▶ [Exercise objective]
Can you return, line for line and unchanged, the part of the data that opens with the line containing "SÁBADO de MAÑANA" and closes with the line containing "4 dólares cada FOTO", including both of those lines and nothing else?

Page-level text extractions
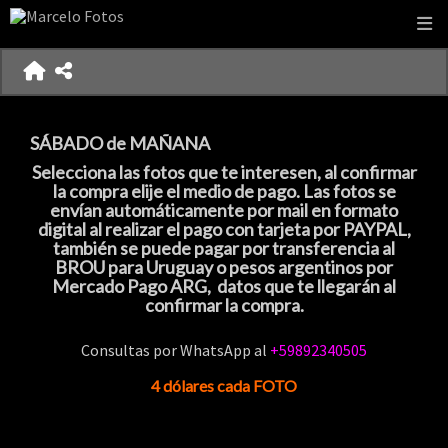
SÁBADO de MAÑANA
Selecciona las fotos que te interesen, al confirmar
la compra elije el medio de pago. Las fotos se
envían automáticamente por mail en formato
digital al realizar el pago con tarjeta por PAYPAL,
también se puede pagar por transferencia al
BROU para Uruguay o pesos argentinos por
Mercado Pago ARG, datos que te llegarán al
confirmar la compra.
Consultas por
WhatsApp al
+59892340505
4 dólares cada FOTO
==
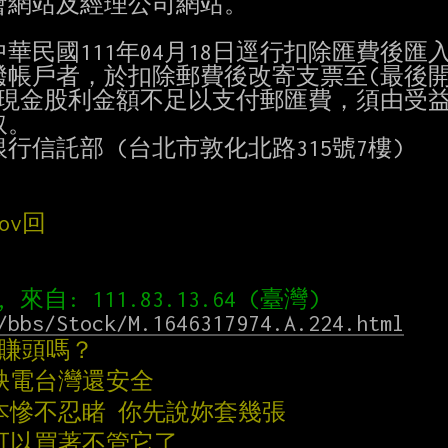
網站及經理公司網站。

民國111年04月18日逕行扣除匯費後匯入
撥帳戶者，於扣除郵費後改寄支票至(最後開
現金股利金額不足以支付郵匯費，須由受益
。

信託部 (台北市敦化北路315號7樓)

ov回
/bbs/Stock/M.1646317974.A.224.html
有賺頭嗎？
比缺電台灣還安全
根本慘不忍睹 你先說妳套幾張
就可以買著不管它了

▶ [Solution to the exercise]
SÁBADO de MAÑANA
Selecciona las fotos que te interesen, al confirmar
la compra elije el medio de pago. Las fotos se
envían automáticamente por mail en formato
digital al realizar el pago con tarjeta por PAYPAL,
también se puede pagar por transferencia al
BROU para Uruguay o pesos argentinos por
Mercado Pago ARG, datos que te llegarán al
confirmar la compra.
Consultas por
WhatsApp al
+59892340505
4 dólares cada FOTO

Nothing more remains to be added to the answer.